Even a solid understanding of new technology does not translate into the ability to usefully employ it under major combat conditions. It took the major European powers a substantial amount of time to understand how to coordinate all arms together, properly supply them, and ensure that front and headquarters could effectively communicate. Contrary to public belief, the major Western powers mostly adapted to the new strategic environment and some even innovated. By 1918 every element of World War II existed in embryonic form. The fact that particular lessons of the Great War, such as France’s “methodical battle,” were no longer valid by the 1930s does not necessarily constitute proof that they were obviously useless to contemporary observers. Finally, thinkers proposing the thesis that better maneuver could have somehow avoided mass slaughter must deal with the unavoidable fact of the Western front’s high force-to-space ratio and this density’s fatal consequences for any offensive strategy.

if planning for a radically uncertain future war is difficult, learning from it presents even greater hazards. Basil Liddell Hart, Giulio Douhet, and a host of thinkers within the British and American air forces placed the blame for World War I’s stalemate and attrition on a mode of strategy built around direct combat. These thinkers instead visualized the enemy army and society as a unified organism and argued that the enemy “brain” could be crippled by targeting leadership targets, industrial centers, and public will. Ironically, the interwar military thinkers’ visions of a less cruel war spawned World War II’s massive and destructive strategic bombing campaign. Instead of limiting war’s slaughter, they merely brought painful death and mass terror upon the civilians who had once been safe behind the battle lines.
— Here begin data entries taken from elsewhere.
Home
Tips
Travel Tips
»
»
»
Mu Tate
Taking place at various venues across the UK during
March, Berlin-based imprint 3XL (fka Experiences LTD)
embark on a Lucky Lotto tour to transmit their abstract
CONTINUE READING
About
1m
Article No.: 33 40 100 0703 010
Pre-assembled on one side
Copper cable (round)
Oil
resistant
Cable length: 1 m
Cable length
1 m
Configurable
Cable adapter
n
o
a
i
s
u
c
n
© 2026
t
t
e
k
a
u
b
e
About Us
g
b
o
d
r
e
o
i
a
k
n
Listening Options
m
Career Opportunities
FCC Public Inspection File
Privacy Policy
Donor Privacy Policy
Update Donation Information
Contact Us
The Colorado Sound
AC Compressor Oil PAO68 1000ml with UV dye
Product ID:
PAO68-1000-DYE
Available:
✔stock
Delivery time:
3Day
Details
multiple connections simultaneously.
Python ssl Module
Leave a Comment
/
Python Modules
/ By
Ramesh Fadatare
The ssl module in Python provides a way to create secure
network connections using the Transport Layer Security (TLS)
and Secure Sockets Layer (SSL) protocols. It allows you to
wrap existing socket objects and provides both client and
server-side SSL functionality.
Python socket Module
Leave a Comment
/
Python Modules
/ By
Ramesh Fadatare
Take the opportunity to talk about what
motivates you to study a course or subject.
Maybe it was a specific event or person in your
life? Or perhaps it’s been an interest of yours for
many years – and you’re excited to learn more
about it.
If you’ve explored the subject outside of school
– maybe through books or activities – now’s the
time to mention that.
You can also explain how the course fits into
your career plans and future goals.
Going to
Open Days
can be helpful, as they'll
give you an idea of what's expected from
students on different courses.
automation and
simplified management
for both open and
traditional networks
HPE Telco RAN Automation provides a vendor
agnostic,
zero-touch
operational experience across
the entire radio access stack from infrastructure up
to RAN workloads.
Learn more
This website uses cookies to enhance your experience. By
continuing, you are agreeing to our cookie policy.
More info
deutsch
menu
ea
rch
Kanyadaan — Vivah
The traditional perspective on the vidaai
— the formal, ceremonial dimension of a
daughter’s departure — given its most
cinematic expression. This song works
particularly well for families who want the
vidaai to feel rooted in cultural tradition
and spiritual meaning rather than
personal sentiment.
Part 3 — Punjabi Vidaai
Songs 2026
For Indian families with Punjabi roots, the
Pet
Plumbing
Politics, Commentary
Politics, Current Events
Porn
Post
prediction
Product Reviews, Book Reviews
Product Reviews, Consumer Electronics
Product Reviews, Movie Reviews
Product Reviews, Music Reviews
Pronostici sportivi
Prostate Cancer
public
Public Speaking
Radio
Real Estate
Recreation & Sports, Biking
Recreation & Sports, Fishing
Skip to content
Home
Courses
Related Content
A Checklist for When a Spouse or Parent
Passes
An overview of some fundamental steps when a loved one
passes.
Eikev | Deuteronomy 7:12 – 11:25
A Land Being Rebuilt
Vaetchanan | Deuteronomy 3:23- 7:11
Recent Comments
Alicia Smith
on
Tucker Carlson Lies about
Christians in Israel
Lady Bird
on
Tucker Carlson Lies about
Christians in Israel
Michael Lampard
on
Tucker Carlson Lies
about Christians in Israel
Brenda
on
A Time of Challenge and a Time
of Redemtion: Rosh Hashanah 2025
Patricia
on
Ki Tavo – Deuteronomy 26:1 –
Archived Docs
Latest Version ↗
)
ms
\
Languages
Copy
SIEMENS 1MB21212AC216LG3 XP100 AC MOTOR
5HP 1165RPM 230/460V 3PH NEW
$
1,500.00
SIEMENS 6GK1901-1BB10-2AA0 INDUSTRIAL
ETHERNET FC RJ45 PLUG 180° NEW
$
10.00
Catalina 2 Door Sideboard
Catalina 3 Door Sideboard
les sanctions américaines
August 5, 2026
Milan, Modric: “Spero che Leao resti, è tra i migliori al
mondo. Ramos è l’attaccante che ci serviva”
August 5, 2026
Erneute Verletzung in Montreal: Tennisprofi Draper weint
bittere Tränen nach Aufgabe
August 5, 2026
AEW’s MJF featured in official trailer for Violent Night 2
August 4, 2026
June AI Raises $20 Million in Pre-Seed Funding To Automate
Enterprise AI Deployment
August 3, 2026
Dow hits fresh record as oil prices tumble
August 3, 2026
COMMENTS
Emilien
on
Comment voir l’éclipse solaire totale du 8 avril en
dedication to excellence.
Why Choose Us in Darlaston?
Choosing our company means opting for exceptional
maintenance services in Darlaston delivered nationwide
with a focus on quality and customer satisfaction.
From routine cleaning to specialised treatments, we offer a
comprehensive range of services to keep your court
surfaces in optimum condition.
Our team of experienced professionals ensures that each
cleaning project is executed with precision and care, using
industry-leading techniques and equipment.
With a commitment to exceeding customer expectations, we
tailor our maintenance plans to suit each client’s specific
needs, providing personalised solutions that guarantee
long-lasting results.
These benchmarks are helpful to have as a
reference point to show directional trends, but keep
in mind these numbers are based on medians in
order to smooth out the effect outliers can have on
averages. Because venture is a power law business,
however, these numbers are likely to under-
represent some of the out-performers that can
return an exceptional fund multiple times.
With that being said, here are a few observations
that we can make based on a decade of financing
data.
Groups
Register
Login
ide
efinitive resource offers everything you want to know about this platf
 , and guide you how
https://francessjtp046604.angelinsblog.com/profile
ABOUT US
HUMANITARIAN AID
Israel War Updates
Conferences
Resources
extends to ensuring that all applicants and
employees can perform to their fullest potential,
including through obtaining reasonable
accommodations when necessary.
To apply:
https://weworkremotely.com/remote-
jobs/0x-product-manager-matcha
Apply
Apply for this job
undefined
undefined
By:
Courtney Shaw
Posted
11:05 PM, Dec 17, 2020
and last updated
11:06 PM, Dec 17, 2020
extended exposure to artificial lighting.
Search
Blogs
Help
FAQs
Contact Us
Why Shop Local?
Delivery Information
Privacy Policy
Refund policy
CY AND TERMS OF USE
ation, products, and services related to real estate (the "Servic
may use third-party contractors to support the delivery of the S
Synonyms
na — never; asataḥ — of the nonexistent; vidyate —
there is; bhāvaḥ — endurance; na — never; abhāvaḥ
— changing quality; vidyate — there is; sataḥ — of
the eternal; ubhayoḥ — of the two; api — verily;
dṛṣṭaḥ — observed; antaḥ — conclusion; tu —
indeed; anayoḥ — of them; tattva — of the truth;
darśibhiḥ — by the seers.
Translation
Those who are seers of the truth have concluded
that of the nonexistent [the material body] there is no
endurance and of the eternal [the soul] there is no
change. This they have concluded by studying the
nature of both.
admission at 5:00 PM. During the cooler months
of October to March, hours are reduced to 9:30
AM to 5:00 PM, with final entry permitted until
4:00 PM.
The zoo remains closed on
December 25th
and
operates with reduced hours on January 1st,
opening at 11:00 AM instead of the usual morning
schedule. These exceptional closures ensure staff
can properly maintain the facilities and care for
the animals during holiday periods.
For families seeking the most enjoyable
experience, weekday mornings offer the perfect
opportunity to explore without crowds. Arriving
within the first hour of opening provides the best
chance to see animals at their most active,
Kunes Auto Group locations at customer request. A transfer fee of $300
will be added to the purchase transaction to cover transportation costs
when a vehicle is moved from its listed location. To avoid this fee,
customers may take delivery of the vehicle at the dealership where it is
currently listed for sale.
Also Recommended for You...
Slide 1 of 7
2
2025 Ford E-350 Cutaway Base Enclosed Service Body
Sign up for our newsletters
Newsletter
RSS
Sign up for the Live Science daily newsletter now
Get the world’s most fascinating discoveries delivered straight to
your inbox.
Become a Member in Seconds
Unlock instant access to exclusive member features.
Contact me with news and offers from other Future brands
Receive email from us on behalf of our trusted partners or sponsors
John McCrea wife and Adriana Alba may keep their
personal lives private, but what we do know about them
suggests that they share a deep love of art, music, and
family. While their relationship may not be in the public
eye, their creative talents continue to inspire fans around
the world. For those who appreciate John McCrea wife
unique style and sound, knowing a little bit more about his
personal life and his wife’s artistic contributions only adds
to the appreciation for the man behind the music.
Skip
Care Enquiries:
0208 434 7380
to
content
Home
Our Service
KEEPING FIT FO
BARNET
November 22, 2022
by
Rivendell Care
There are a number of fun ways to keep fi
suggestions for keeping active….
Military failure is always a complex matter that deserves broad introspection. We need to follow Eliot Cohen and John Gooch’s example (as seen in their pioneering work on the subject) and reach for systemic answers. What we find might be troubling—and even disturbing. It is hard to see how World War I’s massive armies, new technologies and tactics, prewar doctrinal uncertainty, and totalizing strategic aims would not result in mass death. But grappling thoroughly with the dynamics of failure in every conflict is the least we owe to the men and women we honor on Veterans Day.